At the neuronal scale, modeling studies (Klinshov et al., 2014) have shown that networks with clustered subnetworks have bistable low-firing and high-firing network states. Random networks with no clustering just show one stable, low-firing state. Bistability has been shown to play an important role in stored-trace reactivation (Johnson et al., 2010) and working memory (Goldman-Rakic, 1995). Recent work by Senden et al. (2014) has shown that in a spin glass model, the number of attractors was found to be larger for scale-free networks with rich-club characteristics than for non-rich-club networks that had scale-free, small-world regular or random patterns of connectivity. This suggests that networks with rich clubs can sustain a larger repertoire of distinct network activity states, enhancing versatility.
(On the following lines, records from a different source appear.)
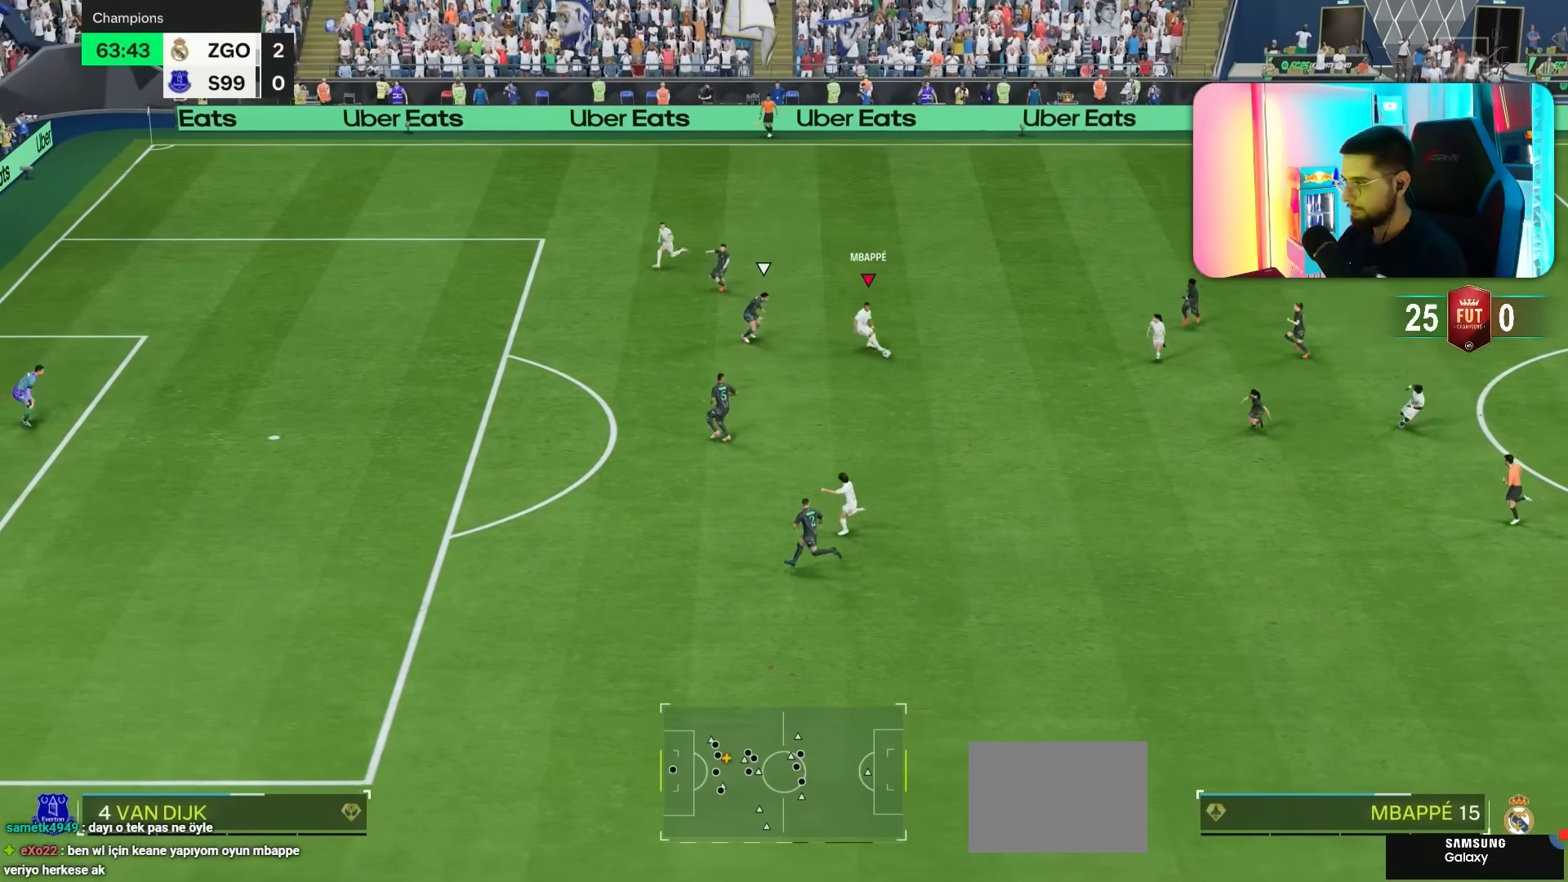
{"dt_ms": 500, "buttons": [], "left_stick": "down", "right_stick": "center", "events": [[133, "right_stick", "left"], [483, "right_stick", "center"]]}
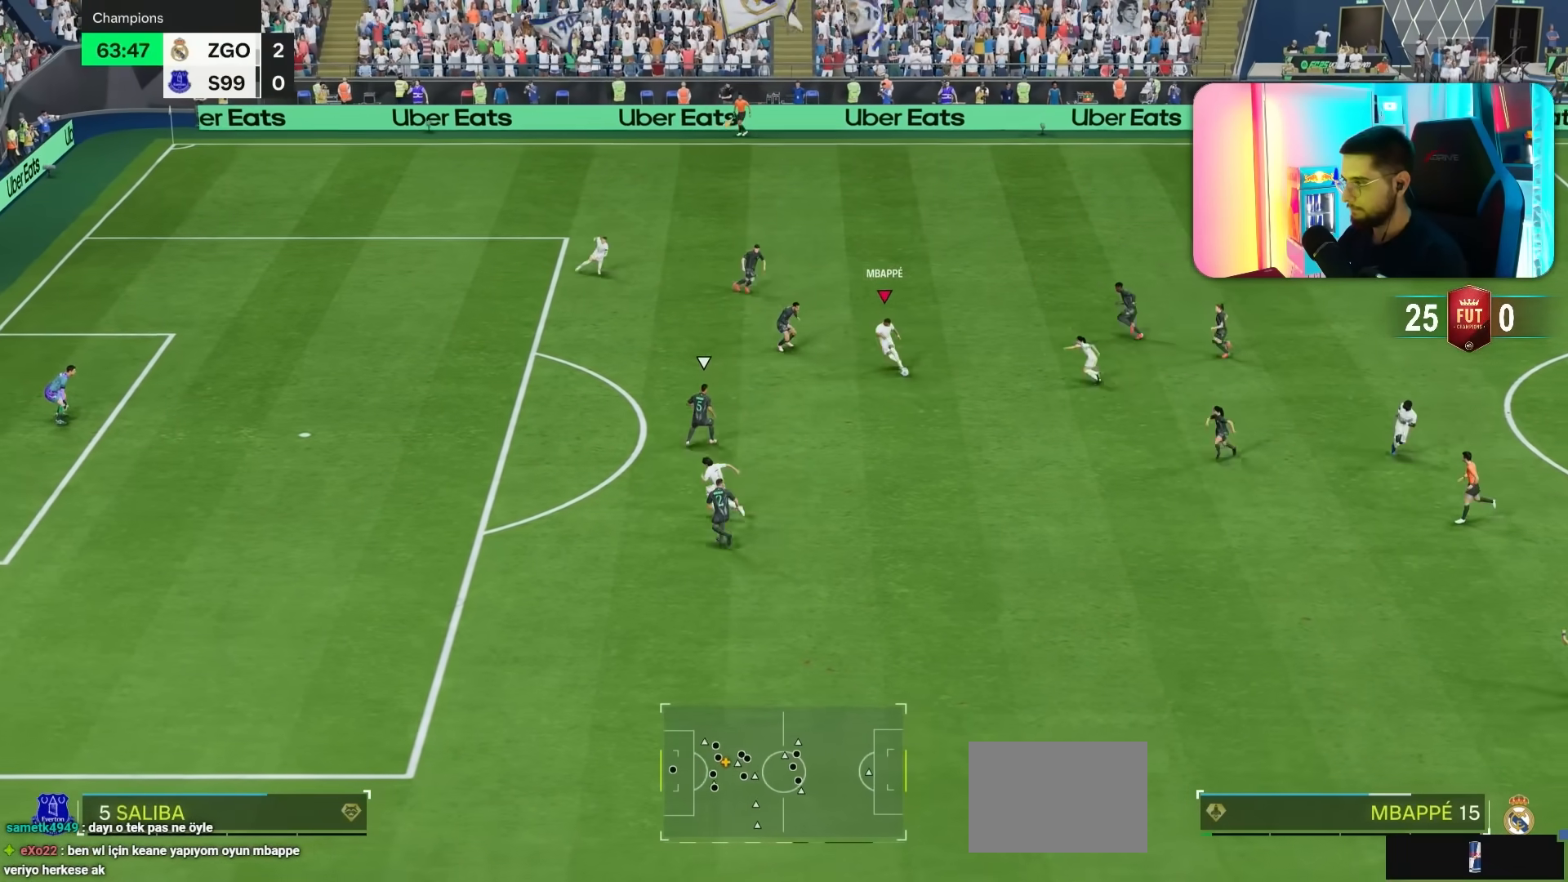
{"dt_ms": 500, "buttons": ["L2"], "left_stick": "down-left", "right_stick": "center"}
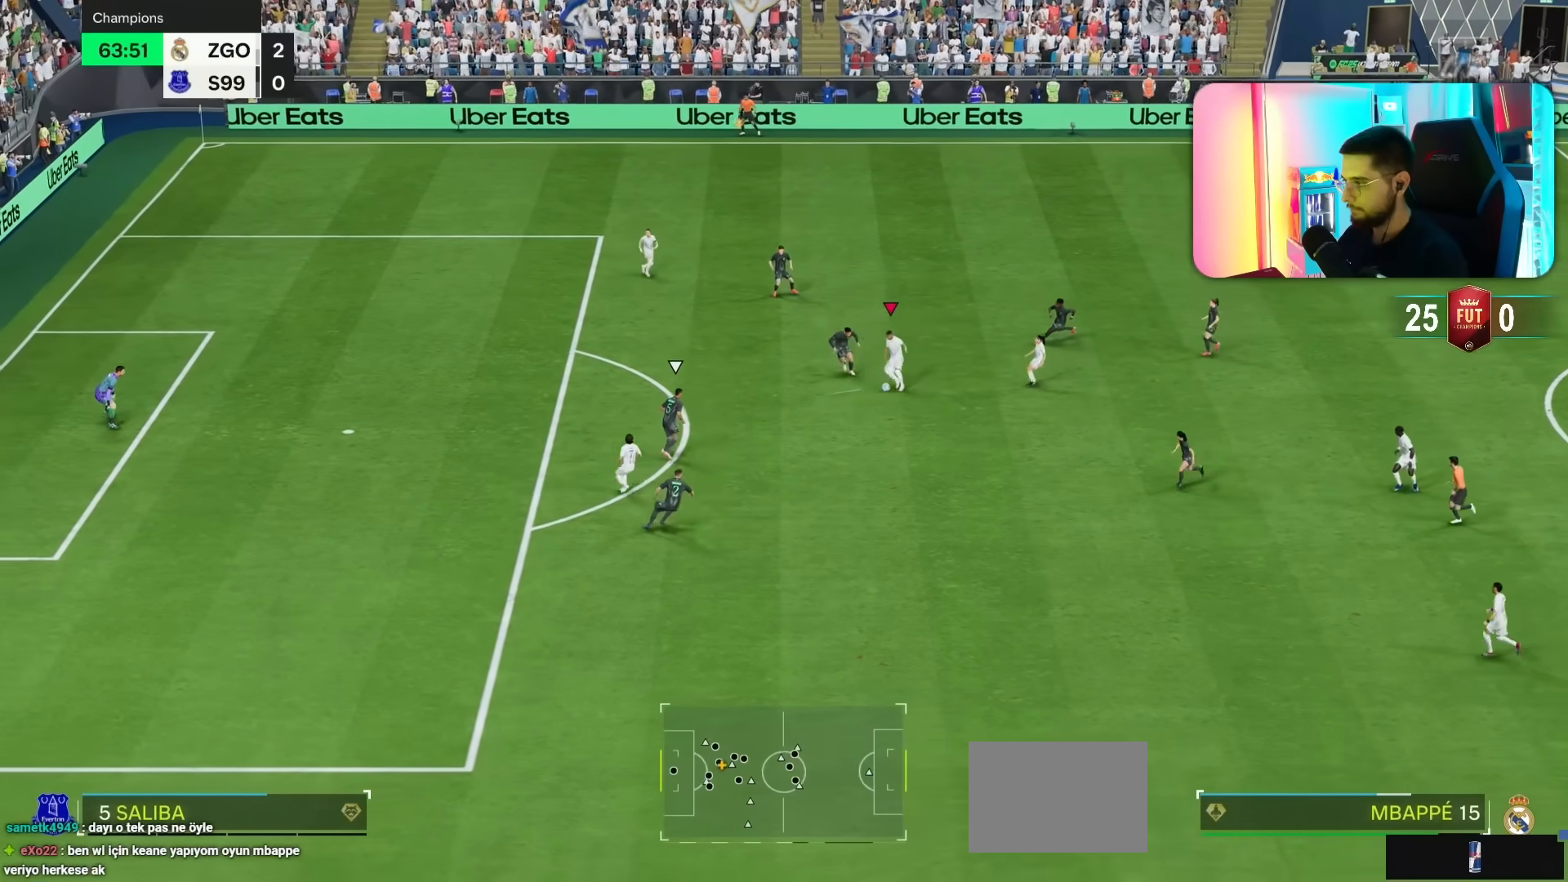
{"dt_ms": 500, "buttons": ["L2"], "left_stick": "down-left", "right_stick": "center", "events": []}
Teramae et al. (2012) have even suggested a role for the nonrich neurons. Using a computational model, they noted that a strong cortical synapse, by itself, is unable to drive a postsynaptic neuron to fire. A noisy background produced by many weak connections, though, could enhance the ability of single strong inputs to drive their postsynaptic target neurons in a process called stochastic resonance.

Future questions

This division of labor between information-rich and information-poor neurons naturally raises questions about how these two populations would interact in vivo as an animal is encoding, learning, and remembering. We view the identification of these neuron populations and their information flow structure as a first step toward future studies on these topics.